What Buddha Can Teach Us About Reacting To Racial Slurs?

Can we all please grow up past the sandbox stage and stop both the name-calling and the over-reactions to words? Please? Marcus Smart, a college basketball player, recently brought this issue to the forefront once again.

A man court-side heckled him during a game, called him a name, maybe even yelled out a racial slur by using the word nigger, and he took offense and got into a shoving match with the fan. It’s not clear exactly what the fan said, but my feeling is it shouldn’t matter. Pundits have cried out that if he indeed was called a nigger, then he had every right to be offended enough to go into the stands and shove the guy. I say hogwash!

Let’s teach our kids that they always have the power to give words meaning. You can give your power away and allow what people say to hurt your feelings and alter your mood. But you don’t have to. I wrote more about this in a recent blog: http://wp.me/p3BKeg-hP. Instead, you can experience the incredible freedom that comes with never allowing words to hurt you, because YOU are in charge of your feelings and reactions…ALWAYS! So if you are called a nigger, kike, wop, mick, spick, loser, gay, stupid, or whatever, you are in charge of what meaning you give to these labels.

There is a story about Buddha where one day a man is yelling diatribes at him, and he doesn’t give the man even a moments notice. His followers asked him why he didn’t get upset and respond to the man, and his answer contained great wisdom.

“If a man offers you a gift and you refuse it, to whom does it belong?”

His followers answered the person who sent the gift.

Buddha: “It is the same with a man’s words.

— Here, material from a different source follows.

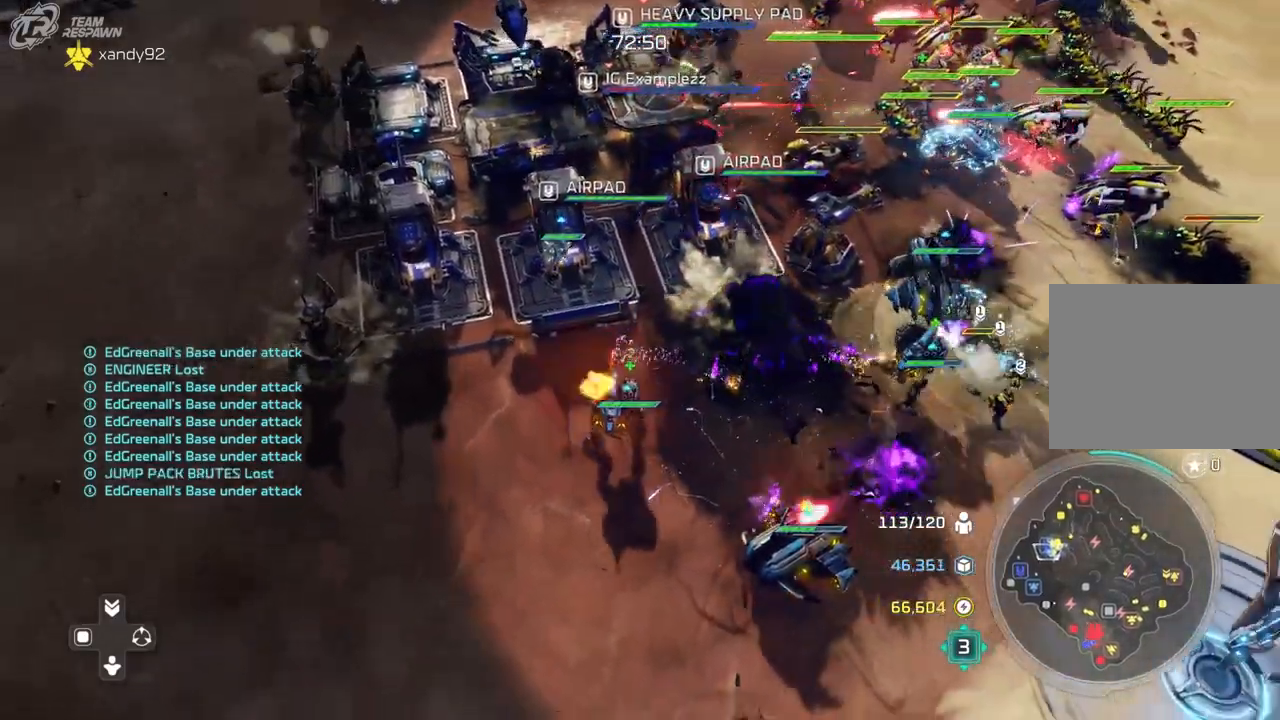
Gameplay with a controller (Xbox layout); each line is a JSON object with the inputs held at the frame after it (dt_ms = milliseconds from this image to that frame). "events" lists button and stick changes between this image and that frame as [ms after this image, input, new state], when the widget could be followed in between. Not read: B DPAD_DOWN DPAD_LEFT HOME L2 L3 R2 R3 SELECT START X.
{"dt_ms": 1000, "buttons": [], "left_stick": "right", "right_stick": "center"}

If I do not accept what he is saying, then the words belong to him, not me.”

That, my friends, is true freedom. I wish that for every child, teenager, college athlete, and adult.

1 thought on “What Buddha Can Teach Us About Reacting To Racial Slurs?”

  1. Thank you, thank you, thank you, Dr. Jordan. Your words are a rational reply to the prevalance of over-reaction we see today.